## EXERCISE DETAILS
The goal here is an exact copy of the entries below, without their pictures.

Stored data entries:
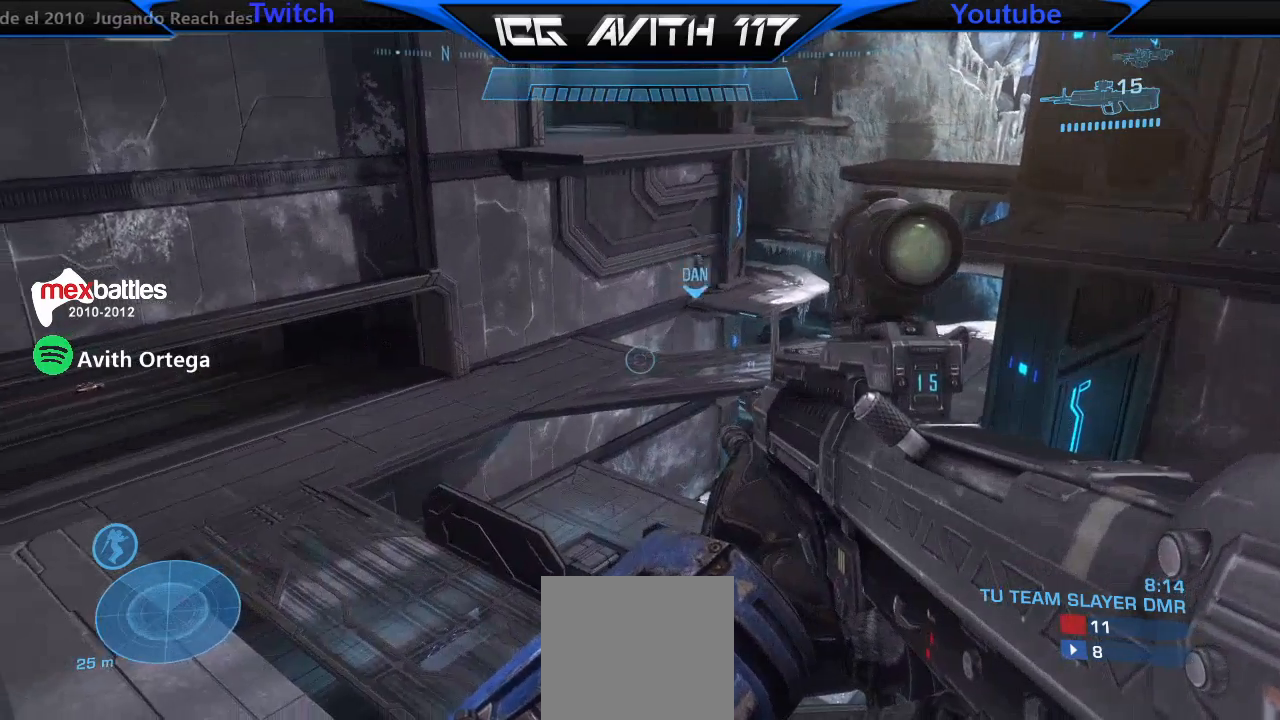
{"buttons": [], "left_stick": "center", "right_stick": "center", "events": [[133, "R1", "down"], [167, "right_stick", "up-right"], [267, "R1", "up"], [300, "right_stick", "center"]]}
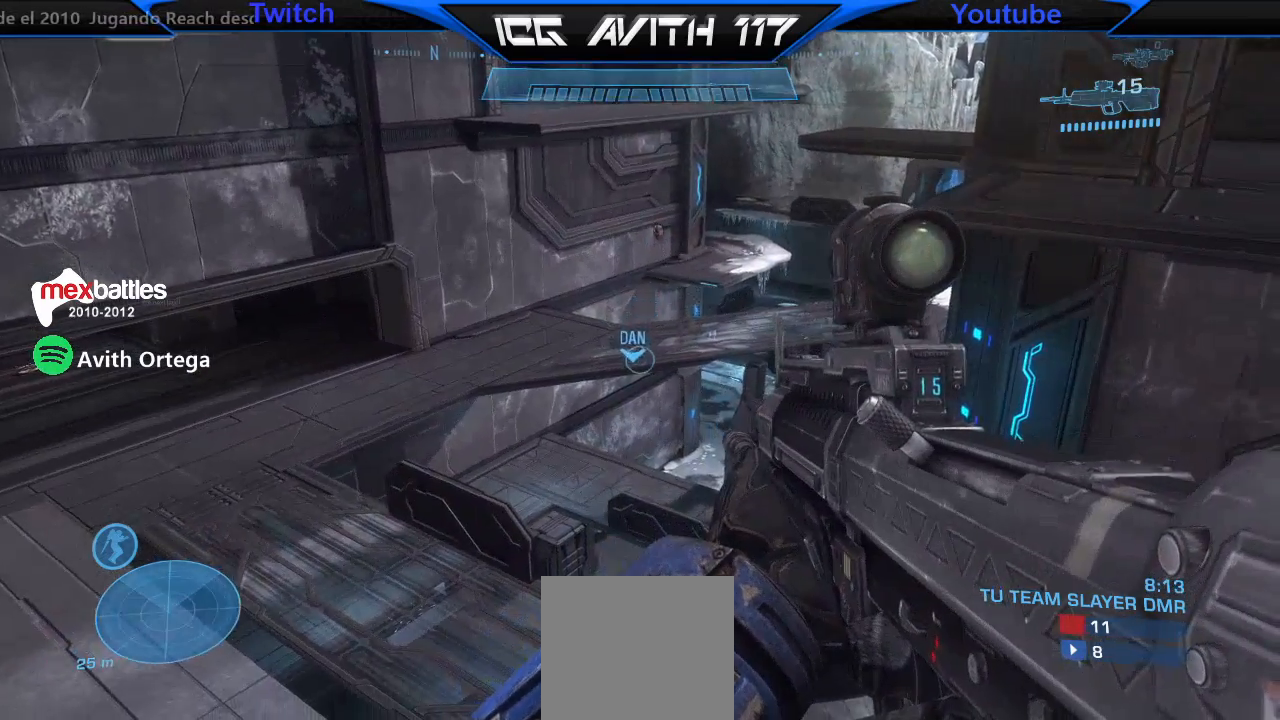
{"buttons": [], "left_stick": "center", "right_stick": "up", "events": [[33, "right_stick", "up"]]}
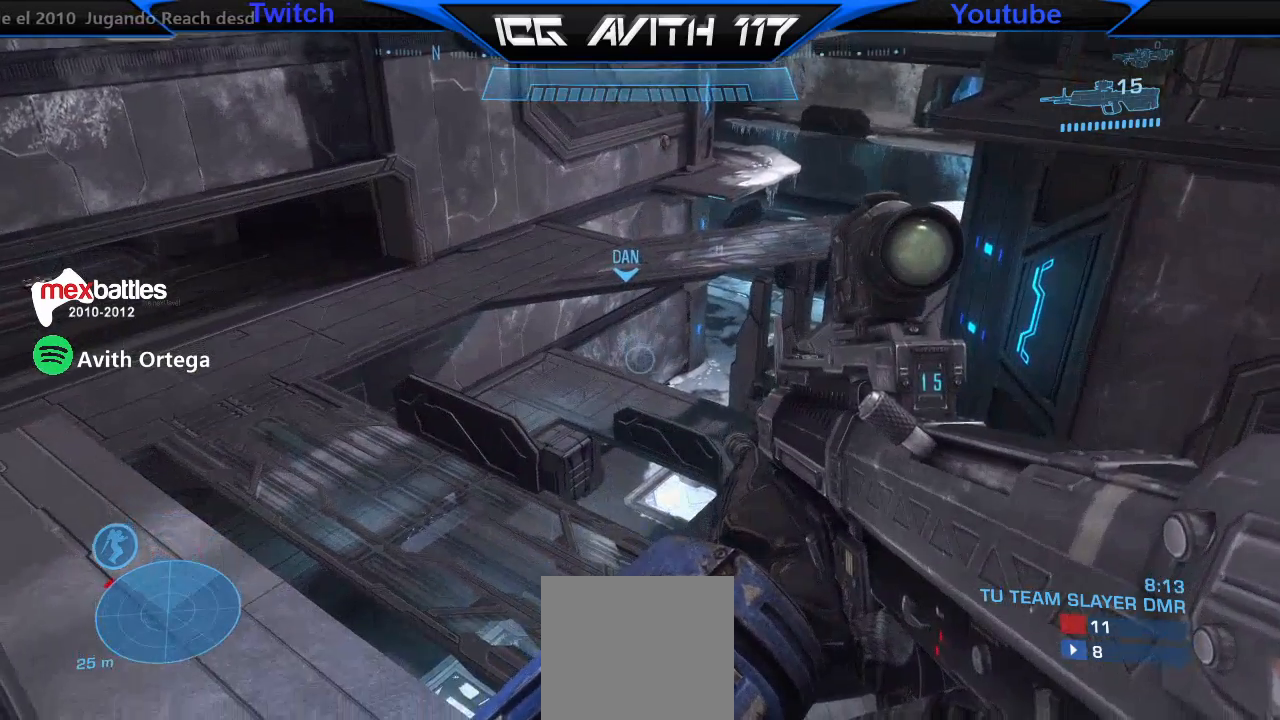
{"buttons": [], "left_stick": "center", "right_stick": "center", "events": [[333, "right_stick", "up-right"], [433, "right_stick", "center"]]}
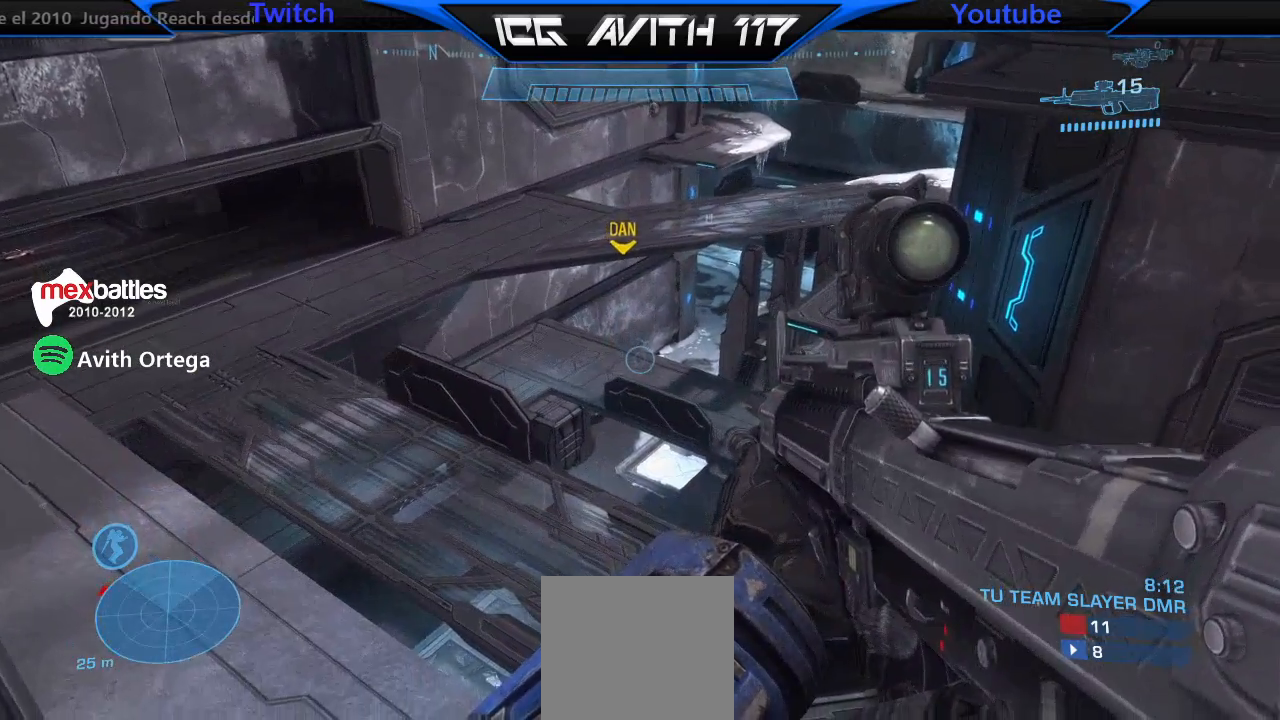
{"buttons": [], "left_stick": "right", "right_stick": "left", "events": [[67, "left_stick", "right"], [467, "right_stick", "left"]]}
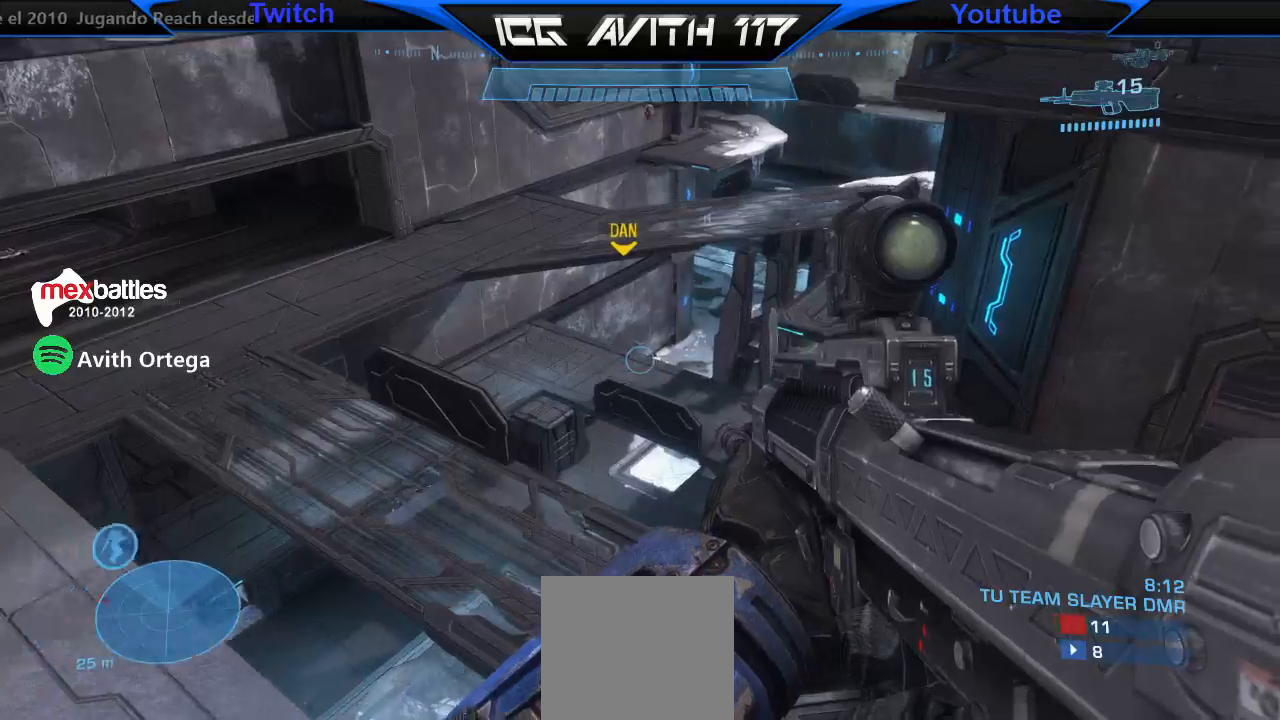
{"buttons": ["R1"], "left_stick": "up", "right_stick": "center", "events": [[33, "left_stick", "center"], [67, "right_stick", "down-left"], [233, "right_stick", "center"], [300, "R1", "down"], [300, "right_stick", "up"], [367, "left_stick", "up"], [500, "right_stick", "center"]]}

## SOLUTION TO THIS TASK
{"buttons": [], "left_stick": "center", "right_stick": "center", "events": [[133, "R1", "down"], [167, "right_stick", "up-right"], [267, "R1", "up"], [300, "right_stick", "center"]]}
{"buttons": [], "left_stick": "center", "right_stick": "up", "events": [[33, "right_stick", "up"]]}
{"buttons": [], "left_stick": "center", "right_stick": "center", "events": [[333, "right_stick", "up-right"], [433, "right_stick", "center"]]}
{"buttons": [], "left_stick": "right", "right_stick": "left", "events": [[67, "left_stick", "right"], [467, "right_stick", "left"]]}
{"buttons": ["R1"], "left_stick": "up", "right_stick": "center", "events": [[33, "left_stick", "center"], [67, "right_stick", "down-left"], [233, "right_stick", "center"], [300, "R1", "down"], [300, "right_stick", "up"], [367, "left_stick", "up"], [500, "right_stick", "center"]]}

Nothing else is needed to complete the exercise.